* Extract provided *

────────────────

For polluters, Donald Trump represents a free lunch. For taxpayers, not so much.
As Mother Jones reports, the potential environmental damage caused by mining is immense. And since rules around cleanup have often allowed companies to “self bond”—making a promise to conduct a proper clean up without actually acquiring insurance to cover that future cost—failing companies can leave taxpayers holding both the bill and an environmental disaster. For example, a single abandoned gold mine in the mountains south of the Fort Belknap Indian Community in Montana has left the area with a legacy of discolored water so polluted with acid that contact with it “makes skin burn and turn red.” After 20 years of attempted cleanup, the bill for dealing with this single mine is approaching $100 million, and the cleanup is still in early stages. The final bill is inestimable, and no approach is likely to restore the pristine water the area enjoyed previous to mining.

────────────────

* Questions to answer *
**a.** Type out the passage on mining cleanup costs, starting at "As Mother Jones" and ending at "previous to mining.".
**b.** Write what comes next in the passage on mining cleanup costs, picking up after its final sentence.
The data that comes after this passage isn't needed.

────────────────

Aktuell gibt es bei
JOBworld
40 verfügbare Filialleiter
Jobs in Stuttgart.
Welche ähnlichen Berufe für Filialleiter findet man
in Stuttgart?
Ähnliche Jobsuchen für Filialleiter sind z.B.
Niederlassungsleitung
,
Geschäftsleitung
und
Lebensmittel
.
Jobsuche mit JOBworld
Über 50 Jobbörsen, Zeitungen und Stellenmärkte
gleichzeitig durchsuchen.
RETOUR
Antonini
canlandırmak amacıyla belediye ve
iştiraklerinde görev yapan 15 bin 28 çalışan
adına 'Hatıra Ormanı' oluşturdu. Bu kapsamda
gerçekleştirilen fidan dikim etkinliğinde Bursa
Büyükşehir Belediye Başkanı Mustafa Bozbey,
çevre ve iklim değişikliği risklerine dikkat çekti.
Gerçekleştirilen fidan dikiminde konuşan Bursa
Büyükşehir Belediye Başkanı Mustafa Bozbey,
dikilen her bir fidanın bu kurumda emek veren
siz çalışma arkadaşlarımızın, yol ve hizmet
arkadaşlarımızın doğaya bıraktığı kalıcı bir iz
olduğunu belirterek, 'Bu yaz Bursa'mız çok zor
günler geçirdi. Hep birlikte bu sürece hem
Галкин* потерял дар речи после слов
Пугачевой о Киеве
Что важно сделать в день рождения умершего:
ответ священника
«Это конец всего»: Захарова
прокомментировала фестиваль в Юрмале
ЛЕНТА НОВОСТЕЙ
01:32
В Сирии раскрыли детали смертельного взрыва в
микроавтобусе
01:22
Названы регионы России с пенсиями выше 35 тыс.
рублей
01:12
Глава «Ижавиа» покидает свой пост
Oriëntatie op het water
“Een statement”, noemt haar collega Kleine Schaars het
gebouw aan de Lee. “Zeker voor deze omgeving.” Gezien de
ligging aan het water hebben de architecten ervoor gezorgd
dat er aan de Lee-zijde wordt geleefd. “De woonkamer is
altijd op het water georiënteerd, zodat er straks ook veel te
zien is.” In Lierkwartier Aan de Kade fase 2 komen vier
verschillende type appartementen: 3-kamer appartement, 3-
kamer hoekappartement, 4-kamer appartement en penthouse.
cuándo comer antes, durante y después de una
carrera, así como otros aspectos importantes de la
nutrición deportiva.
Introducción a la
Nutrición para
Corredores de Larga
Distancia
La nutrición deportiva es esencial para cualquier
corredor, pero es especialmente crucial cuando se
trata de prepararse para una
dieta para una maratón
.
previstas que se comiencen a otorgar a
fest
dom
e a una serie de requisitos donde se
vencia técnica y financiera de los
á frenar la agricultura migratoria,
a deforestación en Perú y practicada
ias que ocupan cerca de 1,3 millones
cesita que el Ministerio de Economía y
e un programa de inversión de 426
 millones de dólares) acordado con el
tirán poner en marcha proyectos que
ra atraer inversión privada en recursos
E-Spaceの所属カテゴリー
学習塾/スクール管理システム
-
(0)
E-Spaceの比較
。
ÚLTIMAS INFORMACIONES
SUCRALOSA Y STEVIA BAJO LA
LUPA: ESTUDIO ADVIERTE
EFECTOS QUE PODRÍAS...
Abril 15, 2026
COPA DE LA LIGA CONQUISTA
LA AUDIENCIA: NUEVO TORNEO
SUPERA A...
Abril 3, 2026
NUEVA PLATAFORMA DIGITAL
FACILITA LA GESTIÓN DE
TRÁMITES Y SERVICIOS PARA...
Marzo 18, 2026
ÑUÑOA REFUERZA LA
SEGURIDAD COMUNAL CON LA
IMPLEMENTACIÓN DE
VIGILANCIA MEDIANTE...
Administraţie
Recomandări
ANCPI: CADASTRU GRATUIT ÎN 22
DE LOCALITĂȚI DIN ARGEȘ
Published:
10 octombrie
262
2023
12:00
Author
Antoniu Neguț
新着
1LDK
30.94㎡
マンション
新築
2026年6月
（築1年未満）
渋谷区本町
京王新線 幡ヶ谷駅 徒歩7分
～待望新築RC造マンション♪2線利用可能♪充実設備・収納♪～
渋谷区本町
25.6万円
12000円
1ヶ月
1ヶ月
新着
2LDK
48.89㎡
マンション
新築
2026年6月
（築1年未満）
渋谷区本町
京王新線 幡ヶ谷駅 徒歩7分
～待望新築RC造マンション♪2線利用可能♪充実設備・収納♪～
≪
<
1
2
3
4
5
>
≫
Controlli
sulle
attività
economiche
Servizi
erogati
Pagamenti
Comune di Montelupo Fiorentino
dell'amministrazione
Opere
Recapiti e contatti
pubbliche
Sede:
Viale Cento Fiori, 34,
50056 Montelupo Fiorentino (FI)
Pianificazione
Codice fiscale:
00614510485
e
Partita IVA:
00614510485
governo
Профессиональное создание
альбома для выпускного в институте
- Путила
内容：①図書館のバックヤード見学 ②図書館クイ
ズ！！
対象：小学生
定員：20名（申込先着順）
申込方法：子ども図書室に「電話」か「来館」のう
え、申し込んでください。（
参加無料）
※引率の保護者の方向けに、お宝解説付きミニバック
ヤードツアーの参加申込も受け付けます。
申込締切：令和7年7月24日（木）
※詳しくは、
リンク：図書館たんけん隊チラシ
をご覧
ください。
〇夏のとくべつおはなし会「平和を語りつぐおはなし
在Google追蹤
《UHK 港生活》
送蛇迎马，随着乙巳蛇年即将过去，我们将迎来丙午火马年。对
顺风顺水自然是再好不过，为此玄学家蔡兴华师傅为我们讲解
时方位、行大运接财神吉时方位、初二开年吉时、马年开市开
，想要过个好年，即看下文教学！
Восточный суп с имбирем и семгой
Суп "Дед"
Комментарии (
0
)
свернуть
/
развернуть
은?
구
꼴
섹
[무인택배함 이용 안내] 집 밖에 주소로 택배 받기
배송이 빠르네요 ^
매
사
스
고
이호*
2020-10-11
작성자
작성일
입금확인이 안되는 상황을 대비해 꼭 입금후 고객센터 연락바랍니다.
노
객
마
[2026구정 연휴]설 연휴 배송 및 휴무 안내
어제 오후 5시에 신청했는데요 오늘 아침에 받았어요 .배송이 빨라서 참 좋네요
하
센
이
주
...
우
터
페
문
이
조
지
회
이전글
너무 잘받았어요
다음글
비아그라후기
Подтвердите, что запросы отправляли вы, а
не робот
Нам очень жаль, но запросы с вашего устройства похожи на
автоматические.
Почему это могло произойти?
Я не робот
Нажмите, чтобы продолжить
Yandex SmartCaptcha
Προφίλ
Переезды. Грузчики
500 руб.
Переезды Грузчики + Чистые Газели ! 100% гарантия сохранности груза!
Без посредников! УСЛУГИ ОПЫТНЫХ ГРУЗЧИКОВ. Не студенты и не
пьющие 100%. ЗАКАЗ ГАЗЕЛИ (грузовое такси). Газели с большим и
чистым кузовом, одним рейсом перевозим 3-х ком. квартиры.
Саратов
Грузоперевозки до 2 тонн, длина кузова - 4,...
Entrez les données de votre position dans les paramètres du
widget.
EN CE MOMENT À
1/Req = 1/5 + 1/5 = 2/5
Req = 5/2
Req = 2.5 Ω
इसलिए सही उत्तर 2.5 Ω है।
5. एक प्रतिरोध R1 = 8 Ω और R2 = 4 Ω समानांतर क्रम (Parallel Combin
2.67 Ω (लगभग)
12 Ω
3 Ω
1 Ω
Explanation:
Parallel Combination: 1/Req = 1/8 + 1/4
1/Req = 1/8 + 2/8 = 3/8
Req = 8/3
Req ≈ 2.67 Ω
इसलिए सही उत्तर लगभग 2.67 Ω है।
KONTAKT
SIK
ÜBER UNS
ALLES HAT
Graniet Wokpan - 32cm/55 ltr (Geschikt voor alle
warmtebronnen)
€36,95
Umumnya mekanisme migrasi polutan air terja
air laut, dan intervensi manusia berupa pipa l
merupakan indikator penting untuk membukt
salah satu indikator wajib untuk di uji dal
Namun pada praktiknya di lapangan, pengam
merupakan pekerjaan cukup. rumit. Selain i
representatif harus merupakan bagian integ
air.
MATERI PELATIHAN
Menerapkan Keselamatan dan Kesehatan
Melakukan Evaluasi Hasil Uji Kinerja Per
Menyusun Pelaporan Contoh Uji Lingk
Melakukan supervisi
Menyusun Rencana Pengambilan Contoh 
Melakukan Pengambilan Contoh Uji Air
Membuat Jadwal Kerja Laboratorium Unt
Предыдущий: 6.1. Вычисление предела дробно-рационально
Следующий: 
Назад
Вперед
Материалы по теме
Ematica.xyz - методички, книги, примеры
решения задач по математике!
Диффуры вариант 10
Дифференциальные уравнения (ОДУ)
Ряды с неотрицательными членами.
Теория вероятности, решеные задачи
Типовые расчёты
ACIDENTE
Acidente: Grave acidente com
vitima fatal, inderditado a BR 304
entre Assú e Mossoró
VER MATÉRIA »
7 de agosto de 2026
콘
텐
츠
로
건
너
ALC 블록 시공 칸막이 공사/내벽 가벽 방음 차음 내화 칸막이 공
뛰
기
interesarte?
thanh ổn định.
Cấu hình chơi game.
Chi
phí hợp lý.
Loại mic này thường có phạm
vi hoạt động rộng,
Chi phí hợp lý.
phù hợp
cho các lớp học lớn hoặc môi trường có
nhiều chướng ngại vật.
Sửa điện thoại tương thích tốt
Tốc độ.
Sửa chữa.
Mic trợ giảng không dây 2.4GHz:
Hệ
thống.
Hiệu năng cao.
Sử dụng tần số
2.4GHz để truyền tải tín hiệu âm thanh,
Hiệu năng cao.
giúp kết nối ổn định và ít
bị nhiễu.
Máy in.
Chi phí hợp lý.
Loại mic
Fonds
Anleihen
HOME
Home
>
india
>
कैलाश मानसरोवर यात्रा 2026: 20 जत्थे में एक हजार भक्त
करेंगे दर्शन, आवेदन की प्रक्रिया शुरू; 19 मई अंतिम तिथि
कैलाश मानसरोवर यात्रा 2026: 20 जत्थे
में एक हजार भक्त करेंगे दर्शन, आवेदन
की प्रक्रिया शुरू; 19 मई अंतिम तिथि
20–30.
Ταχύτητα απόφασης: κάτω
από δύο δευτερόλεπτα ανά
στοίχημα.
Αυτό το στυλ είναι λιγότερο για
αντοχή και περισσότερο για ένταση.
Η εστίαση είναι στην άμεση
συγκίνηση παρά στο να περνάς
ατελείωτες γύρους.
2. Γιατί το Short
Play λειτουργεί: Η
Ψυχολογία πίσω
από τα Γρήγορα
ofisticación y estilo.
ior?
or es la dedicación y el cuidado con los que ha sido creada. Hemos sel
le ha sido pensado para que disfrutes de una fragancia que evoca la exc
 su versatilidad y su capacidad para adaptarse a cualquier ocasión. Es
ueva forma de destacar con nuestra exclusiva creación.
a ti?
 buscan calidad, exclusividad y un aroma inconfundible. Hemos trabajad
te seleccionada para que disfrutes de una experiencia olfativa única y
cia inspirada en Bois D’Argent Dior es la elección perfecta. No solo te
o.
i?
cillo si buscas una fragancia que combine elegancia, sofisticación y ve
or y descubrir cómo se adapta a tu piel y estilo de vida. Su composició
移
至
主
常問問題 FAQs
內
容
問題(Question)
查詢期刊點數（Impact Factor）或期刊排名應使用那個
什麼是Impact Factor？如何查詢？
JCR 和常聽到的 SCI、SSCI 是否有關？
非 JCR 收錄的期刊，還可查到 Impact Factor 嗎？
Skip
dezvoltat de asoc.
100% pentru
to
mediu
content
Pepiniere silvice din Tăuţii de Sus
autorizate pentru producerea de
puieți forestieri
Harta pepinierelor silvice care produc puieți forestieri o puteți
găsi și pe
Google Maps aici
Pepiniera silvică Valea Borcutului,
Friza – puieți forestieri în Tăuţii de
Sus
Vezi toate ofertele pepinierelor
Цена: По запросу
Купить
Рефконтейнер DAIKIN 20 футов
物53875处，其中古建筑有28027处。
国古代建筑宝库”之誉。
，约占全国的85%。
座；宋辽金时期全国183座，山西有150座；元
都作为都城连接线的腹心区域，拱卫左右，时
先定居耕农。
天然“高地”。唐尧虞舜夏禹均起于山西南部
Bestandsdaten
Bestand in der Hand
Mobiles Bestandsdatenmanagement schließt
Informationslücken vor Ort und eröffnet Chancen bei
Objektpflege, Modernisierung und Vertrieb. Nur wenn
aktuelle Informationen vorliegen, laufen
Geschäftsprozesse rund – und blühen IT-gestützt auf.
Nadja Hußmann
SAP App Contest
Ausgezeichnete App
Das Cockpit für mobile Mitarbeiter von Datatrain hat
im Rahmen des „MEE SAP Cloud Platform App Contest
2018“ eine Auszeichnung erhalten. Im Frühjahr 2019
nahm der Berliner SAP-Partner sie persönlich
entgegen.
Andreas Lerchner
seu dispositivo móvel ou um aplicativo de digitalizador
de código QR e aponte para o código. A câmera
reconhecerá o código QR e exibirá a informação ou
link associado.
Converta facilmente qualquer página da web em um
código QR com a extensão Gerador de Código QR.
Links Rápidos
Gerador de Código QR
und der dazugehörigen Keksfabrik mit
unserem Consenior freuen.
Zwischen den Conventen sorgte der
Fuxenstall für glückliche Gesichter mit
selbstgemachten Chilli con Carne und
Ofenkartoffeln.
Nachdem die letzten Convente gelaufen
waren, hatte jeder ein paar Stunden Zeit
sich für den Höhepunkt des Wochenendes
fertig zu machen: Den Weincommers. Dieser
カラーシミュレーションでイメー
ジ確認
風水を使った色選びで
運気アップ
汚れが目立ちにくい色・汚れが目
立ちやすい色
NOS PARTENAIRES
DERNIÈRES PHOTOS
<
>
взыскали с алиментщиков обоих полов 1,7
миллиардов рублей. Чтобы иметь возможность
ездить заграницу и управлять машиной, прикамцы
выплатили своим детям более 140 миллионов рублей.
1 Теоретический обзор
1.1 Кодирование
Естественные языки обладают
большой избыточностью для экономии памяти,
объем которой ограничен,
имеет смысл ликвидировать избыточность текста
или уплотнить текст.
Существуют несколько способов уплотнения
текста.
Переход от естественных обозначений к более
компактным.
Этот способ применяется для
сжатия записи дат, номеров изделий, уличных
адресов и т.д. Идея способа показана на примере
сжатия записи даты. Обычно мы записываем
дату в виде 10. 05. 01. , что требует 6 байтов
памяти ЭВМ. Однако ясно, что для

────────────────

* Outputs by task *
**a.**
As Mother Jones reports, the potential environmental damage caused by mining is immense. And since rules around cleanup have often allowed companies to “self bond”—making a promise to conduct a proper clean up without actually acquiring insurance to cover that future cost—failing companies can leave taxpayers holding both the bill and an environmental disaster. For example, a single abandoned gold mine in the mountains south of the Fort Belknap Indian Community in Montana has left the area with a legacy of discolored water so polluted with acid that contact with it “makes skin burn and turn red.” After 20 years of attempted cleanup, the bill for dealing with this single mine is approaching $100 million, and the cleanup is still in early stages. The final bill is inestimable, and no approach is likely to restore the pristine water the area enjoyed previous to mining.

**b.**
Before mining begins, companies are expected to set aside money to cover reclamation, based on cost estimates made by the Interior Department. Experience has demonstrated that the number provided is often far too low to begin with, but companies have routinely appealed before agreeing to even lower numbers in arbitration or in court. And even then, the ability of larger companies to “self bond” can mean that the supposed money set aside can amount to nothing at all when the bill comes due.
The total of reclamation costs already carried by taxpayers is in the billions, and the issue is only getting worse as deregulatory efforts like those instituted by Trump make it easy to centralize the gains, and externalize the costs.